# start of Quoted passage
I don’t know about you. But I’ve just about had it with people telling me that youth ministry is over.
It’s not over.
But it is changing.
A brief look back at the history of youth ministry
Examining youth ministry with a historical lens will allow you to see more clearly where we are and where things seem to be headed. For those who didn’t read Marko’s Youth Ministry 3.0, this is covered there pretty well.
Era 0: Early ministries (1870s – 1940s) Before we really had adolescence we had ministries working with children and young adults. They have a legitimate claim to saying they started youth ministry. But their practices were dramatically different than we commonly see today. Some of these organizations still exist today… Christian Endeavor, Boy Scouts, Boys Brigade, YMCA, to name a few.
Era 1: Parachurch dominance (1940s – 1960s) Younglife, Youth for Christ, and a few other ministries essentially invented the youth ministry practices we use today. The 3-fold youth group night of worship, games, and teaching came out of this. It’s important to point out that the catalyst for these ministries was first that adolescence as we know it today was born. And second that the church was horrible at responding to the needs of this emerging subculture.
Era 2: Church dominance (1960s-2000s) The success of the parachurches eventually trickled into the church. In the mid-to-late 1960s churches began to hire Younglife/YFC staff to serve at the church and basically copycat what they were doing for the church without actually integrating with the church in a wholesale way. But as time has gone on youth ministry has trickled into the adult church. (Casual worship music, teaching styles, skits, media use… these are all inventions of church-based youth ministry that graduated into “big church.”) In fact, it’s the “big church” vs. youth group mentality that created the tension we are in now. Some places describe church-based youth group as an organizational island while others coined the phrase, the One-Eared Mickey Mouse. Either way… that tone and some recent research has lead to a lot of church-based youth workers in vocational trouble.
# end of Quoted passage
# start of Dataset records
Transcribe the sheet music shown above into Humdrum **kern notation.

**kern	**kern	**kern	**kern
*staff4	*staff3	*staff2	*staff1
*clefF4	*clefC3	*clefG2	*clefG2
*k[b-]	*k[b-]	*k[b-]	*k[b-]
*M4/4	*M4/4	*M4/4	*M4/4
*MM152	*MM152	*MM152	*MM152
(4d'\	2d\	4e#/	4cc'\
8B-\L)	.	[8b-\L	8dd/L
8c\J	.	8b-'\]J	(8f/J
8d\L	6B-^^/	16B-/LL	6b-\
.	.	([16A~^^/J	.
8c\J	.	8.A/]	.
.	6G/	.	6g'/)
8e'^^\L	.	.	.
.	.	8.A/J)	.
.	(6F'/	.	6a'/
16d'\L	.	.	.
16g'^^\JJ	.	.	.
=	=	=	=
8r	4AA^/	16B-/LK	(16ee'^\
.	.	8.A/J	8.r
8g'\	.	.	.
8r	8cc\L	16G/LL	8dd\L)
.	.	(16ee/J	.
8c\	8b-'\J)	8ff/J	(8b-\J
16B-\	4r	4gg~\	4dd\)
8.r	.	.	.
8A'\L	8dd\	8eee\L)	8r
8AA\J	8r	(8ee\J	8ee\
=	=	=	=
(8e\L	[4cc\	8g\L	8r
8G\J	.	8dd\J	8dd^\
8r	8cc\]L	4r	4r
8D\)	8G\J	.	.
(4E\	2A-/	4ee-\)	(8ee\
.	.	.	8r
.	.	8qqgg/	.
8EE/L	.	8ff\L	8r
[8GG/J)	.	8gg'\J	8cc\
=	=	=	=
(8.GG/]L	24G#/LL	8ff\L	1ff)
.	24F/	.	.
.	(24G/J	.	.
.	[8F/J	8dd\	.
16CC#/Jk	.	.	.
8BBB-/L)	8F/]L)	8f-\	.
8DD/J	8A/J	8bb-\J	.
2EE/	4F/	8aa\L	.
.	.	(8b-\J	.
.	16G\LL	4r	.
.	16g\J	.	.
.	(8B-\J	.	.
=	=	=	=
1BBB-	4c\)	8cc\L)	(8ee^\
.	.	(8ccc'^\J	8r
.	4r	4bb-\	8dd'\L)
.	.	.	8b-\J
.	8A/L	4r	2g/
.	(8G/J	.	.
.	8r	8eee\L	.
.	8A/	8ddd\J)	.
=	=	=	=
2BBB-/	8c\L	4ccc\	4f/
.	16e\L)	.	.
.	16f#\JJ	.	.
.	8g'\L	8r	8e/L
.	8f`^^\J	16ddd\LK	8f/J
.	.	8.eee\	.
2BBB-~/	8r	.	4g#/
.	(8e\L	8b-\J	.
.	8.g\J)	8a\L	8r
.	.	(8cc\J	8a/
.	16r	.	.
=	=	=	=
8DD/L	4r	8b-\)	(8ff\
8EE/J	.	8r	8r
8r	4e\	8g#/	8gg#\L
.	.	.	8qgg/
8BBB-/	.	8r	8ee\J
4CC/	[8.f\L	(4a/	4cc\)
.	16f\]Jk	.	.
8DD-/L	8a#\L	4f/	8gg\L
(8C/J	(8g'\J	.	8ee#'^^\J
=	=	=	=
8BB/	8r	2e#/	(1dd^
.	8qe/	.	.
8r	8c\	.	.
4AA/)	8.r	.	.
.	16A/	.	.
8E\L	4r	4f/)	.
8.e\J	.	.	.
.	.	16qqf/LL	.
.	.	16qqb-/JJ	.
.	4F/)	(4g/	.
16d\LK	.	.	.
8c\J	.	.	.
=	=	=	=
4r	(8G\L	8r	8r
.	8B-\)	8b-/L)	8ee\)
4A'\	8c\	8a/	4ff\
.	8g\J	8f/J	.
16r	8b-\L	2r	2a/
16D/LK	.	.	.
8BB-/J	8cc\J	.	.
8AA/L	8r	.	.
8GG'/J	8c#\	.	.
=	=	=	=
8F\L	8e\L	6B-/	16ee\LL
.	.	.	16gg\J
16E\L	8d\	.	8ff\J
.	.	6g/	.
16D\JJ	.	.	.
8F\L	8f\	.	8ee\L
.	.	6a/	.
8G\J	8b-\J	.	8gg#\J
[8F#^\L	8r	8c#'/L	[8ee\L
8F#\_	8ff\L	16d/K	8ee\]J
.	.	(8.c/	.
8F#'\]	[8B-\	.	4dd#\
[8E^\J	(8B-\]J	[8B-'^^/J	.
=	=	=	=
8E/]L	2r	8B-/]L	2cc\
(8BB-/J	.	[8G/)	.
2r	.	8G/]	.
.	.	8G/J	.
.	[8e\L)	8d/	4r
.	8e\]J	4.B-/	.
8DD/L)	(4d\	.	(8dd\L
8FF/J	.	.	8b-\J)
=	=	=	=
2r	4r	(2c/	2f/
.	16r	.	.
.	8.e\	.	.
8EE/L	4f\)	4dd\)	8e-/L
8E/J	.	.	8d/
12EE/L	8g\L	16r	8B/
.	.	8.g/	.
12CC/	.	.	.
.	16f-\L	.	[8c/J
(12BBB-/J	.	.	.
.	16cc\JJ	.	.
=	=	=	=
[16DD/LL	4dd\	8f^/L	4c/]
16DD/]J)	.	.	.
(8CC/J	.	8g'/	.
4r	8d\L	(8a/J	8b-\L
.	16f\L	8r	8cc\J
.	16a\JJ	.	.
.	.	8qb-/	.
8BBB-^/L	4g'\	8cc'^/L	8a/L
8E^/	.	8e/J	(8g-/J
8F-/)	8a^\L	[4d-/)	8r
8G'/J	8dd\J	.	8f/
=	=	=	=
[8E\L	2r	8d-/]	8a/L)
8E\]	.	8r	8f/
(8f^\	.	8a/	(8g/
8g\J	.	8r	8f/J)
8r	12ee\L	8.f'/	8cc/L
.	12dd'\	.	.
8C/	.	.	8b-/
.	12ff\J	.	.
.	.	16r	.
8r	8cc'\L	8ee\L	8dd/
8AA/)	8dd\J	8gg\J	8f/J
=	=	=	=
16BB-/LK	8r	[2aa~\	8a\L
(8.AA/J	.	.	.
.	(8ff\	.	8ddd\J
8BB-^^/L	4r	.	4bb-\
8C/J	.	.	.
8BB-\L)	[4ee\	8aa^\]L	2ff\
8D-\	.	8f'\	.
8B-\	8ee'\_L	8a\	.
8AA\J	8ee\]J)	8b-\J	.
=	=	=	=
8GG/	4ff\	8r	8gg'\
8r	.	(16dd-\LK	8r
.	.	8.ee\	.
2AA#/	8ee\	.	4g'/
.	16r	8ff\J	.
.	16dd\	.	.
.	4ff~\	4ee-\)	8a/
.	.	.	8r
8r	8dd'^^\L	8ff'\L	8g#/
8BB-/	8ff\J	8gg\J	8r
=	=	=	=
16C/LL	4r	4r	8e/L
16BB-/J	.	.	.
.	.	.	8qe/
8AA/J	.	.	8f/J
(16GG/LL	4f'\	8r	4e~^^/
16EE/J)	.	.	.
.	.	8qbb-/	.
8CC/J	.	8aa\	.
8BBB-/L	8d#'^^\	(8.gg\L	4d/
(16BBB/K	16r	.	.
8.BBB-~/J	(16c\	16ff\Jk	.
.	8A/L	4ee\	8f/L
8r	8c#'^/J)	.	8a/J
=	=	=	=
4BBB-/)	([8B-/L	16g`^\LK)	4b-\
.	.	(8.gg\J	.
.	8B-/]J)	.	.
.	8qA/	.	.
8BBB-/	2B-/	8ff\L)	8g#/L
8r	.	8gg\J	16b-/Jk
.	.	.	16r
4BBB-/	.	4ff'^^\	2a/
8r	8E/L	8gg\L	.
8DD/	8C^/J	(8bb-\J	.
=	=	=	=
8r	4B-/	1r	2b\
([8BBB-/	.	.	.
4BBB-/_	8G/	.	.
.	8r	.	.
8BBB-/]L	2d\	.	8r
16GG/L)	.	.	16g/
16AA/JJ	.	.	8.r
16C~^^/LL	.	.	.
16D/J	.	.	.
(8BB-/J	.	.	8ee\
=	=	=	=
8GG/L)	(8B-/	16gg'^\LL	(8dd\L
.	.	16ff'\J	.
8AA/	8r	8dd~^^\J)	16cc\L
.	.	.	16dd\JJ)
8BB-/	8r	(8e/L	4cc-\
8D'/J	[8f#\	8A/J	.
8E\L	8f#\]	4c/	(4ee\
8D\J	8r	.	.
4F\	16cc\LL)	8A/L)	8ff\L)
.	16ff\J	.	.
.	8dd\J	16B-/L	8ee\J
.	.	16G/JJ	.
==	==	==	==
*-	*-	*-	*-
# end of Dataset records
■ Your tasks:
1. Decide whether each statement below agrees with the post on youth ministry history above. Answer yes or no, and quote the words from the post that settle it.
(a) The post names Christian Endeavor as an early organization that still exists today.
(b) The three-part youth group night of worship, games, and teaching started in church-based youth ministry.
(c) The writer believes youth ministry is over.
2. Answer these questions using facts from the post on youth ministry history:
(a) Which book does the post point to for more on this history?
(b) What years does the post give for the era of parachurch dominance?
(c) Whose staff did churches begin hiring in the mid-to-late 1960s?
3. Extend the post on youth ministry history with a few more paragraphs, picking up after its final sentence.

■ Responses to the exercise:
1.
(a) Yes: "Some of these organizations still exist today… Christian Endeavor, Boy Scouts, Boys Brigade, YMCA, to name a few."
(b) No: "Younglife, Youth for Christ, and a few other ministries essentially invented the youth ministry practices we use today. The 3-fold youth group night of worship, games, and teaching came out of this."
(c) No: "It’s not over."

2.
(a) Marko’s Youth Ministry 3.0
(b) The 1940s to the 1960s
(c) Younglife/YFC staff

3.
Era 3: Missional dominance (2000s – ???) As I wrote about in January 2011, we are continuing to see a trend that big churches are getting bigger, little churches are getting missional, and medium-sized churches are feeling the pinch in the middle. But if you think about it all three are just getting missional and being more true to who they are. As churches (and parachurches) realize that the One-Eared Mickey Mouse isn’t helping young adults make the transition from adolescent faith to adult faith they are wrestling to discover how to best minister to the adolescents in their communities. This is leading to big churches getting better at what they do and growing numerically. Smaller ministries have realized that they can’t copy the methods of the big churches and have started to adapt adolescent faith development and evangelism into new ministries which meet the needs of the communities students.
The sky isn’t falling on youth ministry
I don’t want to minimize what many people are going through. It certainly feels like their sky is falling. One result of this transition is that a huge amount of long-term professional youth ministry staff people are losing their jobs.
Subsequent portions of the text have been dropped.